É preciso distinguir duas afirmações. A alíquota zero do art. 2º da Lei 10.147/2000 não é aplicada ao optante pelo Simples como se ele estivesse fora desse regime. Ao mesmo tempo, o art. 18, § 4º-A, da LC 123/2006 determina que o contribuinte segregue as receitas de operações sujeitas à tributação monofásica.
Na prática, o PGDAS-D deve receber a informação correta da natureza da receita para que os percentuais correspondentes a PIS/Cofins sejam tratados conforme as regras do Simples. O restante do DAS continua sujeito à legislação aplicável.

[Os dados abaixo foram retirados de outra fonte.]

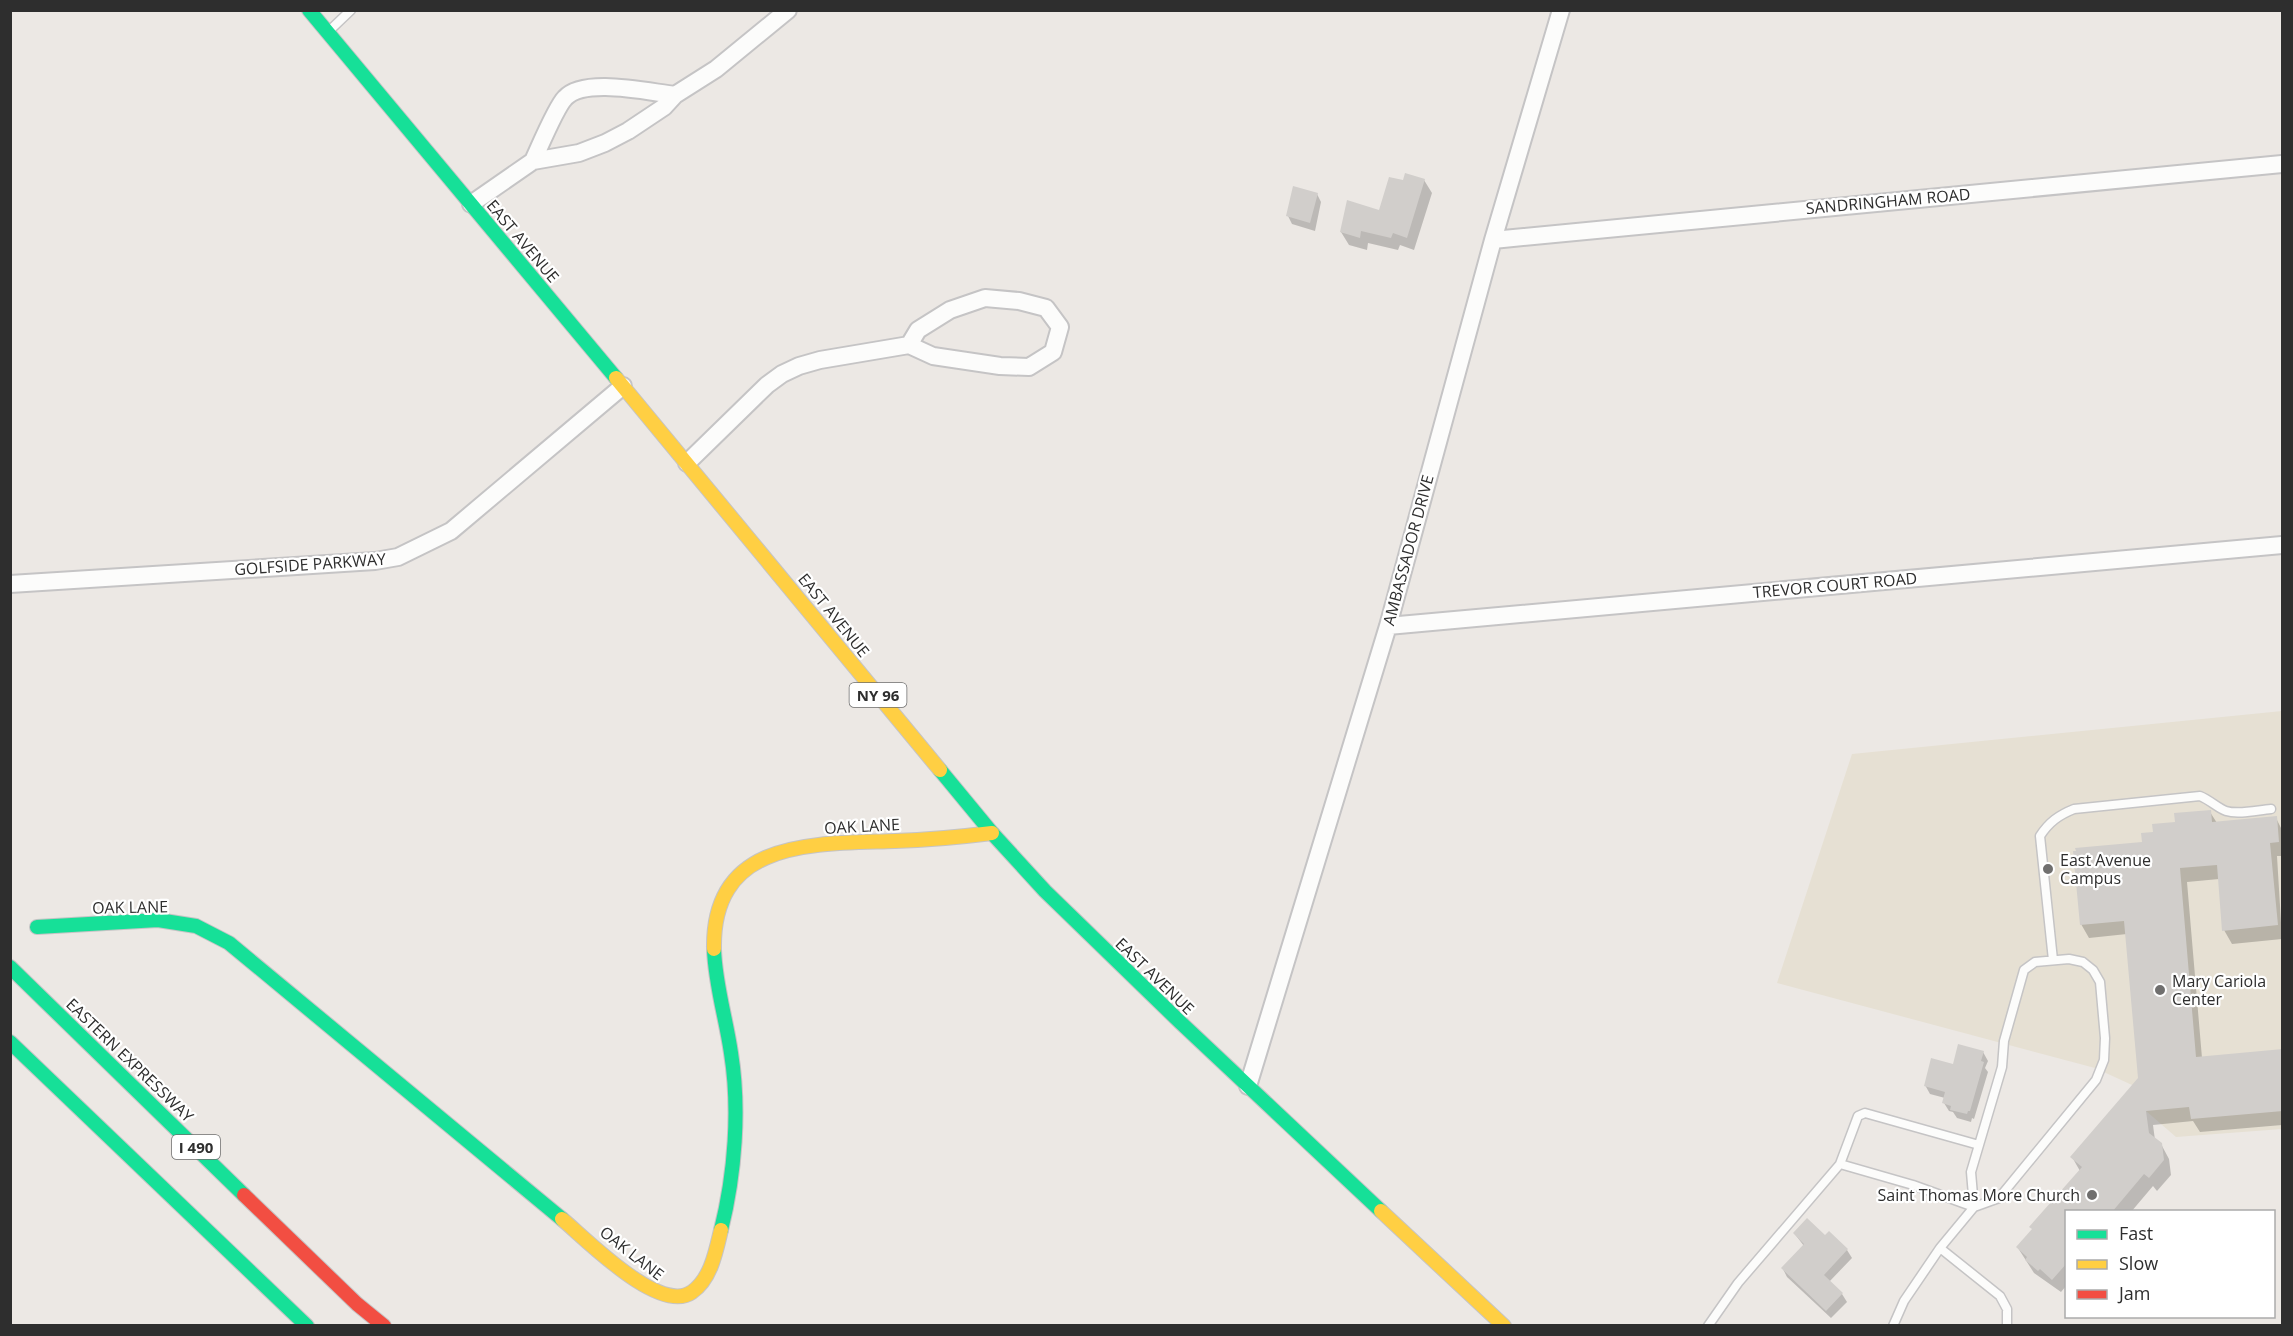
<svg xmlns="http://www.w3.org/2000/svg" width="2293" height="1336" font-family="'Open Sans',sans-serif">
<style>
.education{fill:#e6e0d3}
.shadow{fill:#0003}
.building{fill:#d1cecb}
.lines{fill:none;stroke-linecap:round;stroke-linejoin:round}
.lane-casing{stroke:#c5c4c5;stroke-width:11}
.street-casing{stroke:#c5c4c5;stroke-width:20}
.fast-casing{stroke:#c5c4c5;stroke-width:16}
.slow-casing{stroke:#c5c4c5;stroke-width:16}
.jam-casing{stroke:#c5c4c5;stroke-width:16}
.lane{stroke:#fcfcfb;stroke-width:8}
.street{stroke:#fcfcfb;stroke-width:16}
.fast{stroke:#16e098;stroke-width:14}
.slow{stroke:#ffcf43;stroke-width:14}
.jam{stroke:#f24e42;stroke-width:14}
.poi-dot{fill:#706f6e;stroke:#fff;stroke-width:2}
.labels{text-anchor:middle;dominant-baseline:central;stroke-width:4.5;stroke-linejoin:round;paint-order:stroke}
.shield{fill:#fff;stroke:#6d6d6d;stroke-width:1.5}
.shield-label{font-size:15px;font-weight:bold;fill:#2e2e2e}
.street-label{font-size:16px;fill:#2e2e2e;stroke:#fff}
.poi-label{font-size:16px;fill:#2e2e2e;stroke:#fff;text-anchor:start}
</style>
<rect width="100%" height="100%" fill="#ece8e4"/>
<path class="education" d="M2282 711V1129L2176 1137 2146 1111 2144 1084 2132 1085 2095 1068 1777 983 1852 754Z"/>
<path class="shadow" d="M1424 180 1432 193 1414 250 1400 245 1398 250 1368 243 1367 250 1349 245 1341 232 1380 212 1404 182Z
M1317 194 1321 202 1315 231 1292 224 1288 216Z
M2210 812 2217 823 2276 818 2282 830V856H2277L2282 939 2232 944 2224 930 2219 879 2187 882 2202 1058 2282 1050V1125L2200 1132 2193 1121 2153 1125 2155 1140 2161 1144 2169 1159 2171 1175 2157 1191 2153 1186 2131 1212H2066V1286L2061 1292 2034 1273 2018 1248 2080 1171 2072 1157 2140 1078 2127 934 2089 938 2081 924 2144 844 2155 834 2177 823Z
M1983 1052 1988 1061 1985 1068 1988 1072 1974 1119 1972 1118 1971 1122 1957 1118 1953 1112 1949 1111 1944 1103 1945 1098 1930 1094 1925 1085 1954 1066Z
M1794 1233 1825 1237 1847 1250 1852 1258 1829 1282 1842 1294 1847 1302 1831 1318 1787 1277 1783 1269 1804 1246Z"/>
<path class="building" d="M1405 173 1425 179 1407 238 1393 233 1391 238 1361 231 1360 238 1340 232 1347 200 1379 210 1389 177 1403 180Z
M1293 186 1318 193 1310 223 1286 216Z
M2211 810 2212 822 2277 816 2279 842 2270 843 2278 925 2222 931 2217 865 2180 868 2196 1057 2283 1049V1111L2191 1119 2189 1107 2146 1111 2149 1133 2162 1143 2164 1160 2149 1178 2144 1174 2112 1212H2067V1263L2052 1280 2040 1269 2038 1271 2025 1260 2027 1257 2016 1247 2032 1229 2029 1227 2082 1167 2070 1157 2138 1078 2124 921 2080 925 2073 851H2076L2075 848 2142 842 2141 833 2153 832 2152 824 2175 822 2174 813Z
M1958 1044 1984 1051 1981 1061 1984 1062 1970 1111H1968L1967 1114 1950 1110 1951 1106 1942 1103 1945 1092 1924 1086 1931 1058 1953 1064Z
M1807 1218 1825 1235 1829 1231 1848 1249 1824 1275 1843 1293 1826 1311 1781 1268 1804 1244 1793 1233Z"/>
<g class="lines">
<g class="lane-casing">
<path id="lane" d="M329 31 351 10
M2053 960 2040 836C2049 822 2059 815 2074 809L2200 796C2210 800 2219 809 2226 811 2239 815 2258 810 2271 809
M1840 1164 1913 1185 1974 1207
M1940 1248 1974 1207 1999 1198 2096 1080 2104 1060 2105 1038 2100 982 2093 970 2083 962 2069 959 2035 962 2024 970 2004 1041 2002 1067 1971 1172 1974 1207
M1708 1326 1738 1283 1840 1164 1858 1116 1865 1113 1979 1145
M1893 1326 1904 1301 1940 1248 2000 1296 2007 1309V1326"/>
</g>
<g class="street-casing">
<path id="street" d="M533 161C540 146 556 107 565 98 584 77 648 92 675 95
M471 204 533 161 579 153 605 143 628 131 664 107 675 95 716 69 788 10
M1493 240 2282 164
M687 463 767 385 782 374 799 366 820 360 909 345 933 356 1000 366 1029 367 1053 352 1060 327 1046 308 1019 301 985 298 950 310 918 330 909 345
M10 584 375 561 398 557 451 531 623 386
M1388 626 2282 545
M1248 1086 1388 626 1493 240 1561 10"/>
</g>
<g class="fast-casing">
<path id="fast" d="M309 10 616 378
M940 770 992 833 1045 891 1180 1022 1381 1211
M37 927 158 920 196 926 229 943 562 1219
M714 949C715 984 726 1018 731 1053 740 1109 735 1174 721 1230
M10 967 244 1195
M10 1042 307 1326"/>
</g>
<g class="slow-casing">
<path id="slow" d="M616 378 940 770
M714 949C712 838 815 844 895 841 928 840 960 837 992 833
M1381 1211 1504 1326
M562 1219C587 1240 660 1315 692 1292 711 1279 716 1251 721 1230"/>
</g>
<g class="jam-casing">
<path id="jam" d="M244 1195 357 1304 384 1326"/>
</g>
<use href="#lane" class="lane"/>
<use href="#street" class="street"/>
<use href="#fast" class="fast"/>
<use href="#slow" class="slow"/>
<use href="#jam" class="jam"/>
</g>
<g class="poi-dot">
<circle cx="2048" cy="869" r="6"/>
<circle cx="2160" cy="990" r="6"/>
<circle cx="2092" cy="1195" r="6"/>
</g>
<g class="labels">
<g class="shield">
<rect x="849.5" y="683" width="57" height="24" rx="4.5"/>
<rect x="172" y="1135" width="48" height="24" rx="4.5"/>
</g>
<g class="shield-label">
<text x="878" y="695">NY 96</text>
<text x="196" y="1147">I 490</text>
</g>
<g class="street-label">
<text transform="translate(1888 201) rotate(-5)">SANDRINGHAM ROAD</text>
<text transform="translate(523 241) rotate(50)">EAST AVENUE</text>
<text transform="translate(1408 550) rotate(-75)">AMBASSADOR DRIVE</text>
<text transform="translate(310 564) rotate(-4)">GOLFSIDE PARKWAY</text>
<text transform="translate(1835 585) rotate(-5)">TREVOR COURT ROAD</text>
<text transform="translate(834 615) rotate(51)">EAST AVENUE</text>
<text transform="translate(862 826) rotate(-3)">OAK LANE</text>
<text transform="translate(130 907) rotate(-1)">OAK LANE</text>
<text transform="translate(1155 976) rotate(44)">EAST AVENUE</text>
<text transform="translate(130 1060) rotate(44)">EASTERN EXPRESSWAY</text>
<text transform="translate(632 1253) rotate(38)">OAK LANE</text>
</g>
<g class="poi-label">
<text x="2060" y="860">East Avenue<tspan x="2060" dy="18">Campus</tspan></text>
<text x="2172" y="981">Mary Cariola<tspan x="2172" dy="18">Center</tspan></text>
<text x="2080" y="1195" text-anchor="end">Saint Thomas More Church</text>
</g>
</g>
<rect width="2293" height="1336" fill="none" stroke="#2e2e2e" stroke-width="24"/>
<rect x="2065" y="1210" width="210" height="108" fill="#ffffff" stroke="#ababab" stroke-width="1.5"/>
<rect x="2077" y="1230" width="30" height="9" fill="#16e098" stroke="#ababab" stroke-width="1.5"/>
<text x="2119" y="1240" font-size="18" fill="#2e2e2e">Fast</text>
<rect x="2077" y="1260" width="30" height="9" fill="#ffcf43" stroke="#ababab" stroke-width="1.5"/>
<text x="2119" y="1270" font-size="18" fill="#2e2e2e">Slow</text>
<rect x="2077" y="1290" width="30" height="9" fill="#f24e42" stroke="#ababab" stroke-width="1.5"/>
<text x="2119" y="1300" font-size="18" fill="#2e2e2e">Jam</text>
</svg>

Como a auditoria deve ser feita?
- Extrair o cadastro de produtos vendidos pela clínica.
- Conferir descrição, NCM, GTIN quando existente, fornecedor e nota de entrada.
- Separar indústria/importação de mera revenda.
- Mapear os códigos efetivamente contemplados pela legislação em cada período.
- Somar a receita mensal de cada grupo.
- Confrontar a soma com a NF-e/NFC-e e os relatórios do sistema.
- Reabrir os PGDAS-D do período e verificar como a receita foi informada.
- Somente depois calcular eventual diferença e definir retificação, restituição ou compensação cabível.
Exemplo meramente ilustrativo
Uma clínica faturou R$ 140 mil em determinado mês: R$ 105 mil em serviços, R$ 20 mil em medicamentos e R$ 15 mil em rações e acessórios. Não é correto presumir que os R$ 35 mil de comércio sejam monofásicos. A revisão deve identificar, entre os R$ 20 mil de medicamentos, quais produtos e valores atendem à classificação fiscal aplicável. Serviços e demais mercadorias permanecem em seus tratamentos próprios.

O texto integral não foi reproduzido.